William Bryant Logan is the author of Sprout Lands, Oak, Air and Dirt, the last of which was made into an award-winning documentary. He is on the faculty of the New York Botanical Garden. He has spent the last three decades working in trees. He is a certified arborist, and founder and president of Urban Arborists, Inc., a Brooklyn-based tree company. Logan has won numerous Quill and Trowel Awards from the Garden Writers of America, and was a contributing editor to House Beautiful, House and Garden, and Garden Design magazines, as well as a regular garden writer for the New York Times. He won a 2012 Senior Scholar Award from the New York State chapter of the International Society of Arboriculture (ISA), as well as a True Professional of Arboriculture award from the international ISA. He also won an NEH grant to translate Calderón de la Barca and has published many translations from the Spanish, including the work of García Lorca, Ramón del Valle Inclán, and Calderón.
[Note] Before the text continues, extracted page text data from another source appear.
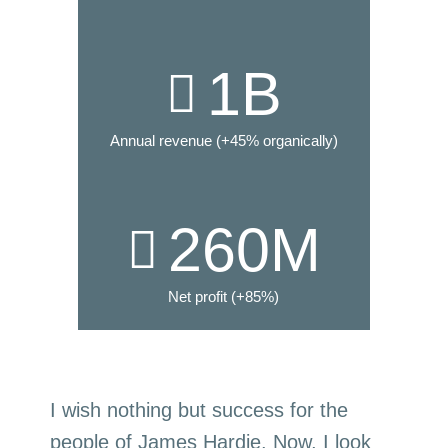
1
B
Annual revenue (+45% organically)
260
M
Net profit (+85%)
I wish nothing but success for the
people of James Hardie. Now, I look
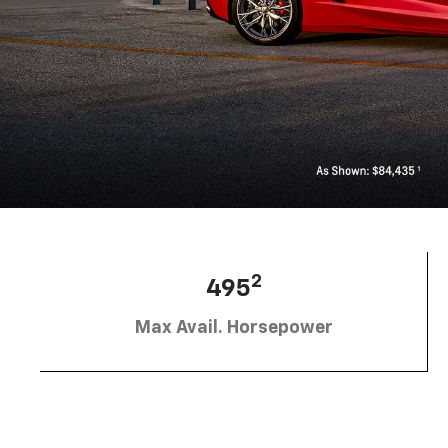
2
495
Max Avail. Horsepower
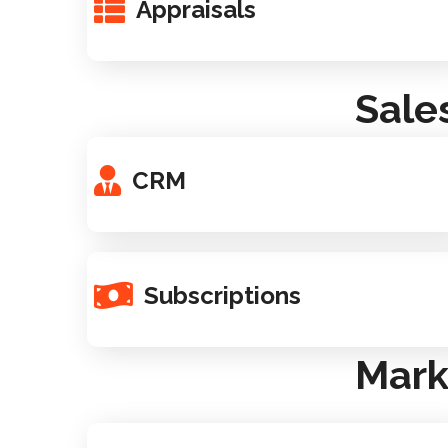
Appraisals
Sale
CRM
Subscriptions
Mark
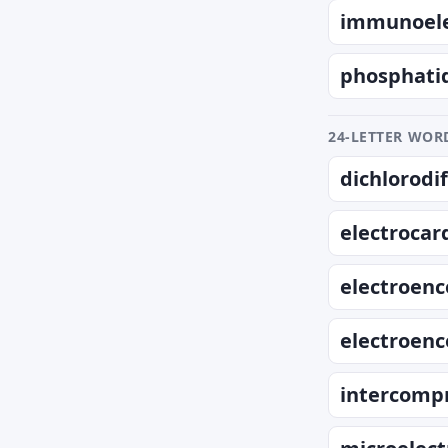
immunoele
phosphati
24-LETTER WORD
dichlorod
electrocar
electroen
electroen
intercompr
Nicole Toutounji, Beekeeper

Nicole Toutounji is a founding member of BeeVillage, a community of six hives in Battery Park, and Senior Advisor at The Honeybee Conservancy, which fosters urban beekeeping. Before discovering the magic of bees in her retirement, Nicole was an art and documentary photographer focused primarily on the life of women and children in the Middle East. She worked for UNICEF as a photographer and a photo editor, traveling frequently to the Middle East and Haiti on assignments. She's presently the Beekeeper in Residence at the Cathedral of St. John the Divine where she tends two beehives and conducts various events and seminars on the value of bees and beekeeping.

Scholars

Susan Brind Morrow, Scholar

Susan Brind Morrow a scholar and author who researches the intersection between history and religion. Her most recent book, The Dawning Moon of the Mind, examines how the Pyramid Texts contribute to our understandings of the foundation of religion. She is also the author of The Name of Things and Wolves and Honey. Brind Morrow is currently at work on a new book that focuses on darkness and the place of the Black Madonna in contemporary culture.

Elaine Pagels, Scholar

Elaine Pagels is the Harrington Spear Paine Foundation Professor of Religion at Princeton University. Her work explores faith traditions, specifically the development of Christianity and Gnosticism, and has been a ground breaking contribution to our interpretation of the new testament.

Elizabeth Howard, L’Engle Fellow

Elizabeth Howard is an author and journalist. Her books include Ned O’Gorman: A Glance Back(editor, Easton Studio Press, 2015), A Day with Bonefish Joe (David R. Godine, 2015), and Queen Anne’s Lace and Wild Blackberry Pie (Thornwillow Press, 2011).